The White Sox are next in our 2013 Arbitration Eligibles series. Matt Swartz's salary projections are below.

Chicago’s class of arbitration eligible players consists of four first timers, two of whom project as non-tender candidates.

Humber’s season began with a perfect game, but it could end with a non-tender. He projects to earn more than $1MM and could be released given his 2012 production. Not only did he miss time with a strained elbow, he struggled for much of the season and finished the year with a 6.44 ERA and 23 home runs allowed in 102 innings.

Johnson appeared in 14 games with the White Sox once rosters expanded in September, but he doesn't appear to have a significant role on next year's White Sox team. He, too, could lose his roster spot on or before the November 30th deadline for teams to tender contracts to arbitration eligible players.

Beckham has been a fixture in Chicago's lineup since 2009, and he has some power, so he projects to earn north of $3MM as a first time eligible player. While his 2012 numbers are nothing extraordinary, he has a long track record at the MLB level that will help his case.

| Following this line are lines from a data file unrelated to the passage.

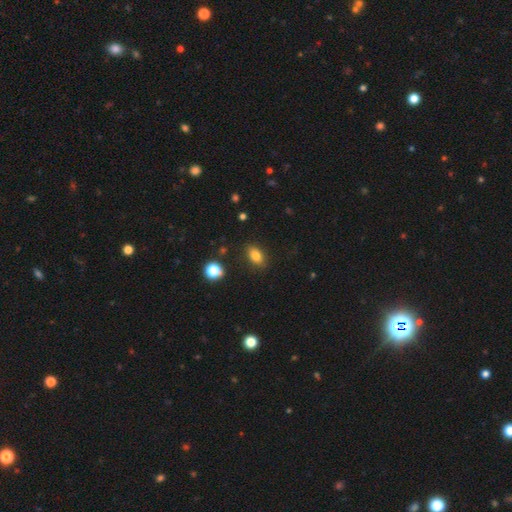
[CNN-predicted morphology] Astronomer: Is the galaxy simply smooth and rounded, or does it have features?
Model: smooth — 82%.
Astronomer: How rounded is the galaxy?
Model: in between — 82%.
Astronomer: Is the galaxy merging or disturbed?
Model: none — 86%.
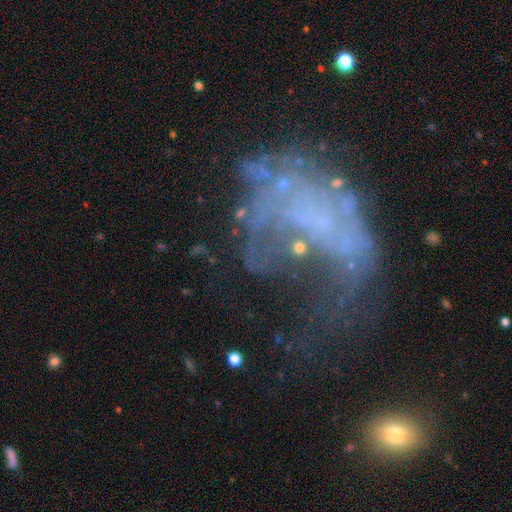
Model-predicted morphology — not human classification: Overall: featured or disk (65%). Edge-on disk: no (96%). Bar: no (74%). Spiral arms: yes (52%; no 48%). Bulge size: none (59%; small 25%). Merging: major disturbance (36%, tied with none).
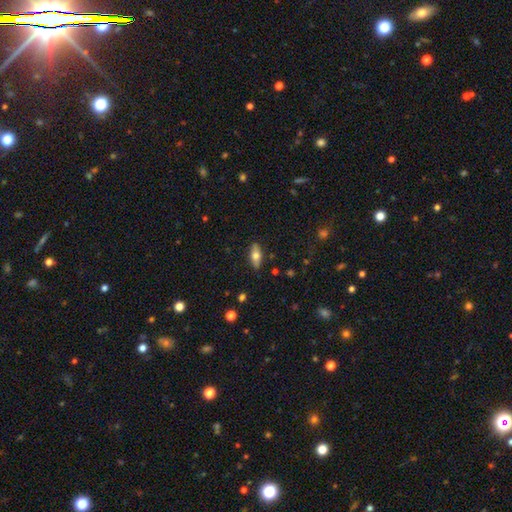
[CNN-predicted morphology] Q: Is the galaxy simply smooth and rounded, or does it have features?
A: smooth — 64%.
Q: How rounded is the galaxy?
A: in between — 75%.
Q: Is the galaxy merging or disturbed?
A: none — 87%.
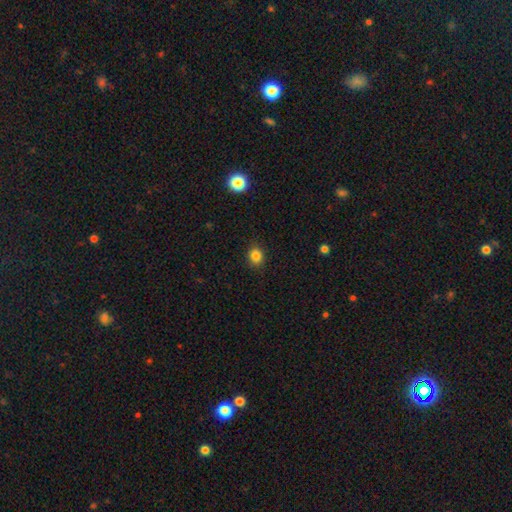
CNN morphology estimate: A smooth galaxy with no disk features (83%) that is round (66%).

Vote fractions:
- Smooth or featured? smooth: 83% / star or artifact: 12% / featured or disk: 5%
- How rounded? round: 66% / in between: 33% / cigar-shaped: 1%
- Merging? none: 89% / minor disturbance: 8% / major disturbance: 2% / merger: 1%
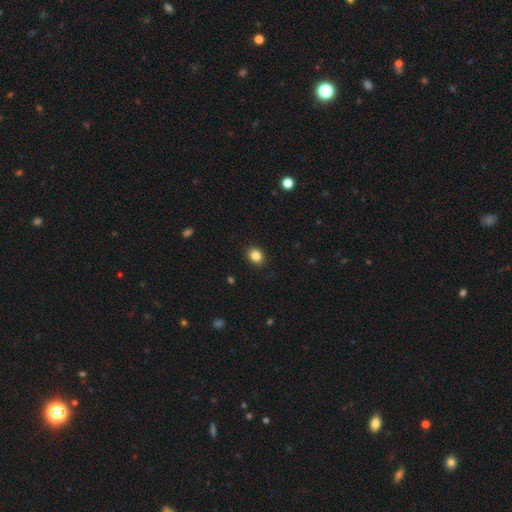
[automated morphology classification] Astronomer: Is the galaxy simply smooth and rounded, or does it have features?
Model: smooth — 85%.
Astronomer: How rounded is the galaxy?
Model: round — 59% (runner-up: in between, 41%).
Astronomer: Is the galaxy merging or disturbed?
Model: none — 90%.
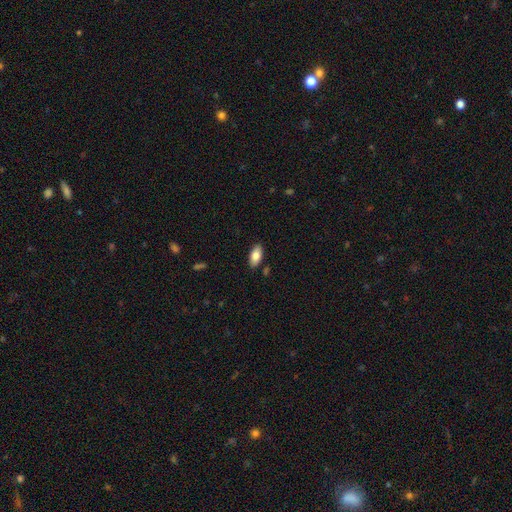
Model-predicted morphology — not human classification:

De Aza, on the other hand, picked up 60% of his career plate appearances this past season. He doesn't have the career bulk to match Beckham's projected salary, but he'll still earn a substantial raise — expect a salary in the $1.7MM range for the center fielder.

If the White Sox tender contracts to only Beckham and De Aza, they'll be looking at an estimated total just shy of $5MM for the two players. That total could rise if the White Sox choose to retain Johnson and Humber, but even then it won’t climb by much.